Mike Mosier (BentStraight) 5193 Nichols Creek Rd Milton 981-0725





I have attached some pics but I use Firefox so you have to click on the paper clip icon to view them!


----------



## Mike aka FishWerks (Oct 22, 2007)

> *BentStraight (3/29/2009)*If you would like to come way out to Far-East Milton . . . I invite you to come out and try the private lake I live on called Nichols Lake. Your welcome to launch a canoe or kayak through my yard at the corner of Nichols Creek Road and East Lake Road.
> 
> There is bass, bluegill, warmouth and pickerel, but be advised the water is very clear!
> 
> ...


That sir is a huge fish.









:bowdown


----------



## F|nz (Sep 16, 2008)

*BentStraight, That is a nice lake you live on there...Thats a fine size Bluegill there.*


----------



## BentStraight (Dec 27, 2008)

We love the lake, we lived over in Innerarity Point for 20 years and used to come up here for theGREAT swimming. We found a great deal on an old junky trailer here on the lake and replaced it with a 2100 sq. ft. double wide last year, life is good!

The water is VERY CLEAR and in the summer the floating algae can get pretty thick when the wind blows it into a compacted area. I built a floating dock so we can get away from it if accumulates in our corner.


----------



## Brant Peacher (Oct 4, 2007)

No fish in the Stewart street lake. Its pretty much empty...

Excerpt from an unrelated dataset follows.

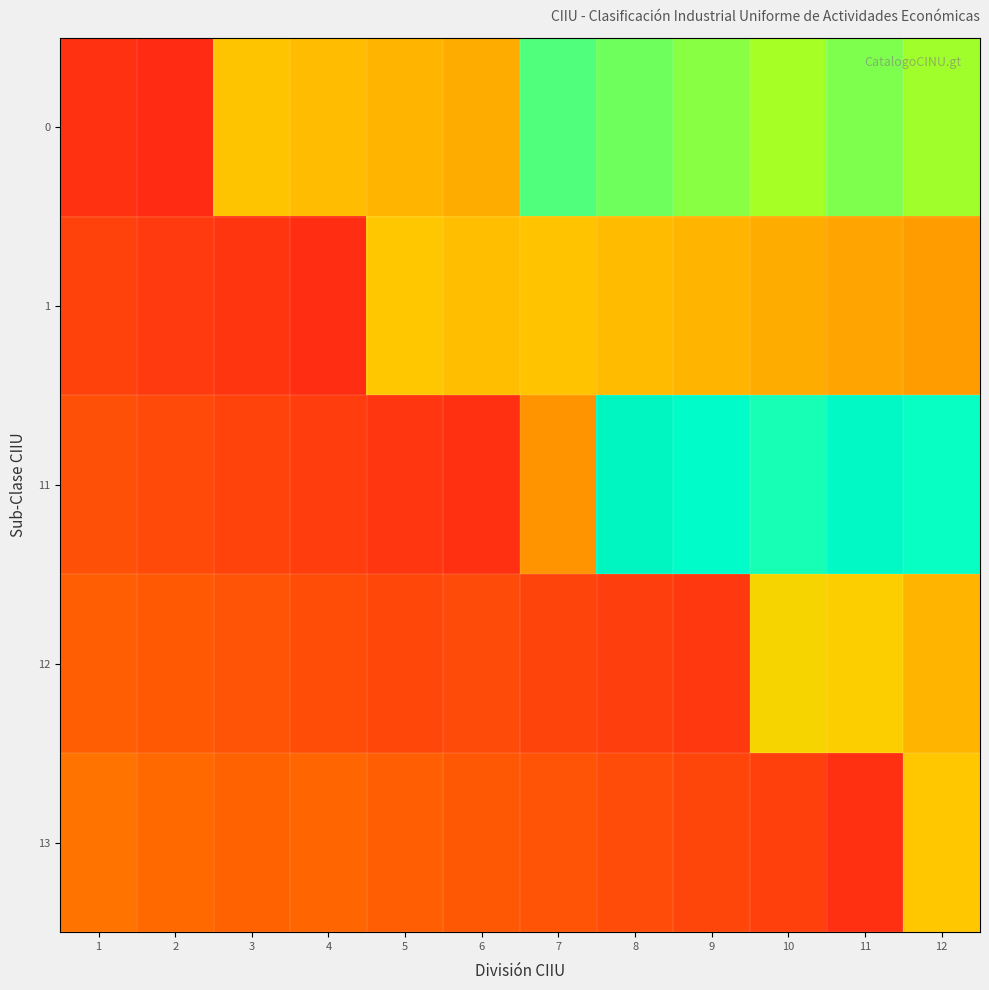

What is the total value across all series at 11?

2.7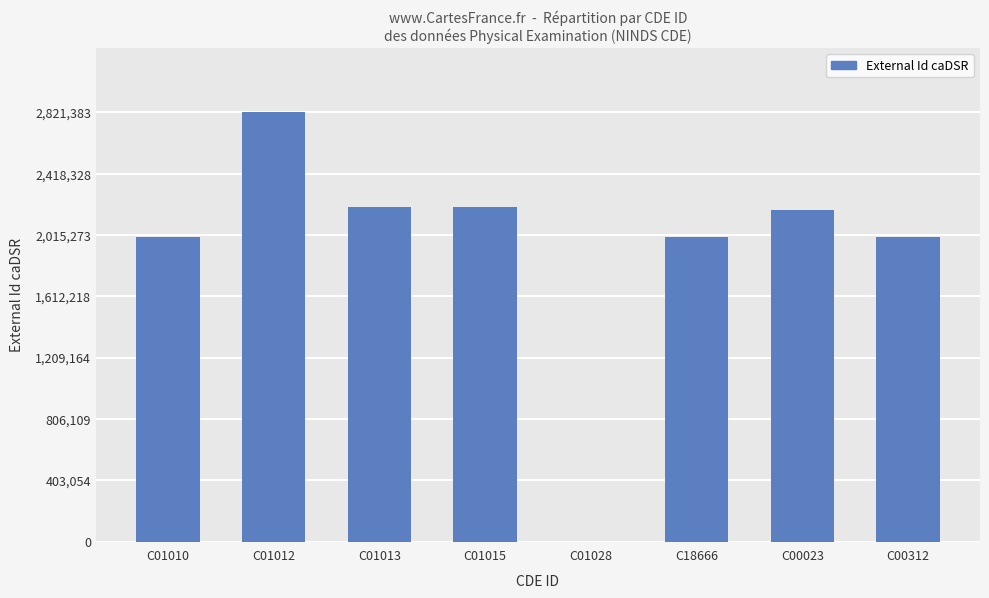

What is the greatest value displayed?

2821383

As far as the Nichols lake is concerned.... I would take him up on that offer. I have caught numerous bass and very large bluegill in that lake. We use to fish it all the time when I was in school. My friends and I have had 20 to 30 bass days in there several times.


----------



## thadley01 (Feb 16, 2009)

Wow what a fish. Wouldnt take but about ten to make a mess. We call them titty bream. You have to hold them against your chest to unhook him


----------



## reel-m-n (Jan 11, 2009)

Thank you MrMosier for the invitation could I possiably come there next weekend


----------



## BentStraight (Dec 27, 2008)

Your welcome and good luck!


----------



## surfstryker (Sep 28, 2007)

That is a very generous offer Mike. My son and I would like to try it one day if its not a bother to you. (catch and release)


----------



## BentStraight (Dec 27, 2008)

Come on out and give it a try Surfstryker. All the rain DOES NOT affect the lake at all, the level only varies 1"-2" between drought and flood!

Do you have your own canoe or kayak? There are no gasoline engines allowed in the lake and there is only enough room along my shoreline to launch a canoe or kayak. You can park right on the side of my house (double-wide). I'm usually home every day, but, no matter if I'm not!



Good Luck!


----------